Several embedded projects I have worked on have used this method to modify structures without breaking backwards/forwards compatibility. It works, but it is far from the most efficient method. Before long, you end up wasting space with obsolete/abandoned structure fields, duplicate data, data that is stored piecemeal (first word here, second word over there), etc etc. If you are forced to work within an existing framework then this might work for you. However, abstracting away your physical data representation using an interface will be much more powerful/flexible and less frustrating (if you have the design freedom to use such a technique).
You may want to take a look at how Boost Serialization library deals with that issue.
How can I store a hash table with separate chaining in a file on disk?

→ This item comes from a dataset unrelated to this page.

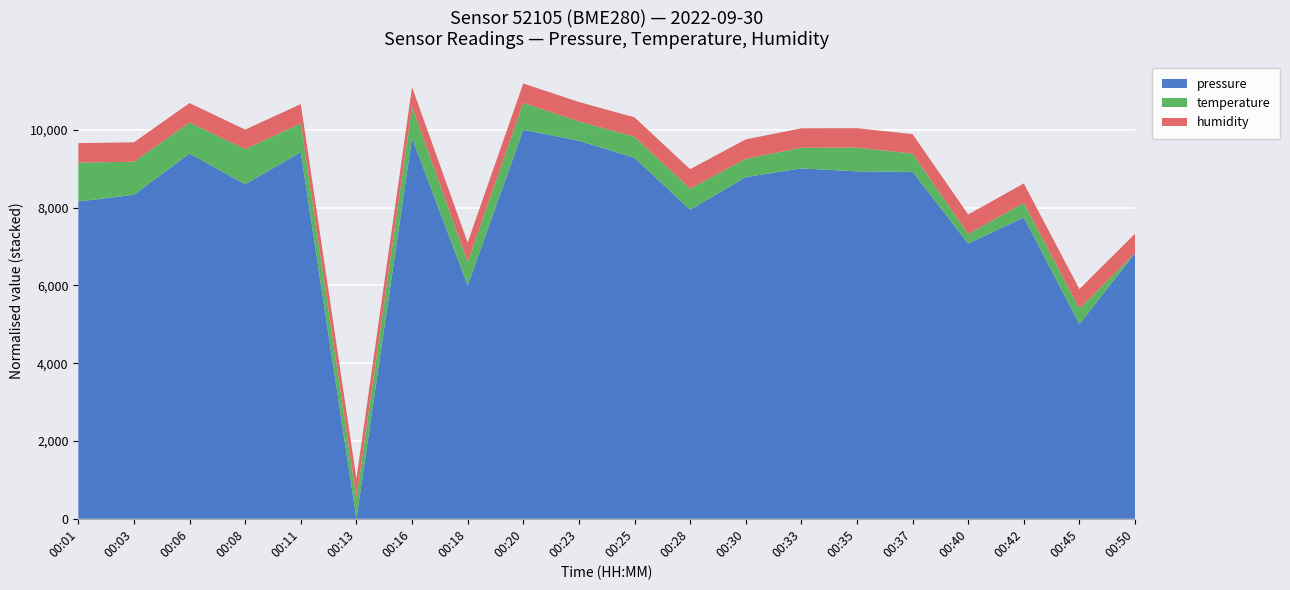

What is the total value across all series at 00:03?

9677.6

Generating the data stored in the hash table at runtime is expensive, it would be faster to just load the HT from disk...if only I can figure out how to do it.
Edit:
The lookups are done with the HT loaded in memory. I need to find a way to store the hashtable (in memory) to a file in some binary format. So that next time when the program runs it can just load the HT off disk into RAM.
I am using C++.
What language are you using? The common method is to do some sort binary serialization.

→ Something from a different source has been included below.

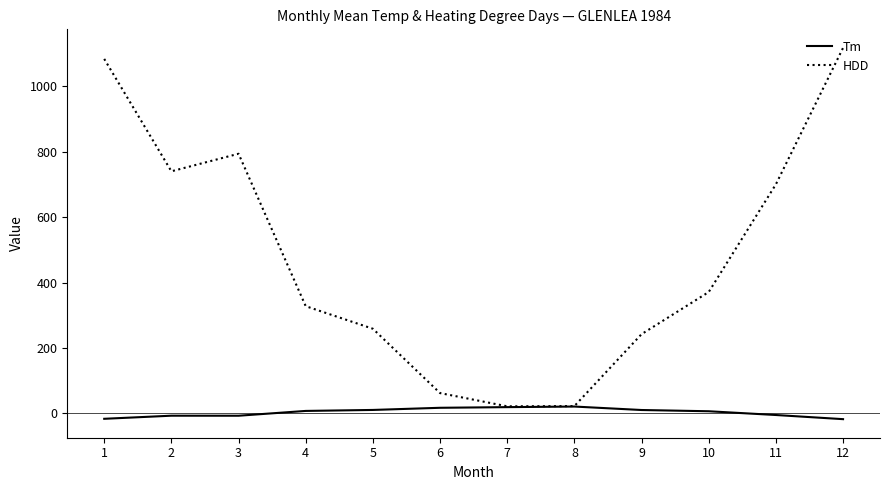

At which label does HDD first exceed 370?

1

Ok, I see you have edited to add the language. For C++ there a few options. I believe the Boost serialization mechanism is pretty good. In addition, the page for Boost's serialization library also describes alternatives. Here is the link:
http://www.boost.org/doc/libs/1_37_0/libs/serialization/doc/index.html
Assuming C/C++: Use array indexes and fixed size structs instead of pointers and variable length allocations. You should be able to directly write() the data structures to file for later read()ing.
For anything higher-level: A lot of higher language APIs have serialization facilities. Java and Qt/C++ both have methods that sprint immediately to mind, so I know others do as well.
You could just write the entire data structure directly to disk by using serialization (e.g. in Java). However, you might be forced to read the entire object back into memory in order to access its elements. If this is not practical, then you could consider using a random access file to store the elements of the hash table. Instead of using a pointer to represent the next element in the chain, you would just use the byte position in the file.
Ditch the pointers for indices.
This is a bit similar to constructing an on-disk DAWG, which I did a while back. What made that so very sweet was that it could be loaded directly with mmap instead reading the file. If the hash-space is manageable, say 216 or 224 entries, then I think I would do something like this:
Keep a list of free indices. (if the table is empty, each chain-index would point at the next index.)
When chaining is needed use the free space in the table.
If you need to put something in an index that's occupied by a squatter (overflow from elsewhere) :
record the index (let's call it N)
swap the new element and the squatter
put the squatter in a new free index, (F).
follow the chain on the squatter's hash index, to replace N with F.
If you completely run out of free indices, you probably need a bigger table, but you can cope a little longer by using mremap to create extra room after the table.
This should allow you to mmap and use the table directly, without modification. (scary fast if in the OS cache!) but you have to work with indices instead of pointers. It's pretty spooky to have megabytes available in syscall-round-trip-time, and still have it take up less than that in physical memory, because of paging.
Perhaps DBM could be of use to you.
If your hash table implementation is any good, then just store the hash and each object's data - putting an object into the table shouldn't be expensive given the hash, and not serialising the table or chain directly lets you vary the exact implementation between save and load.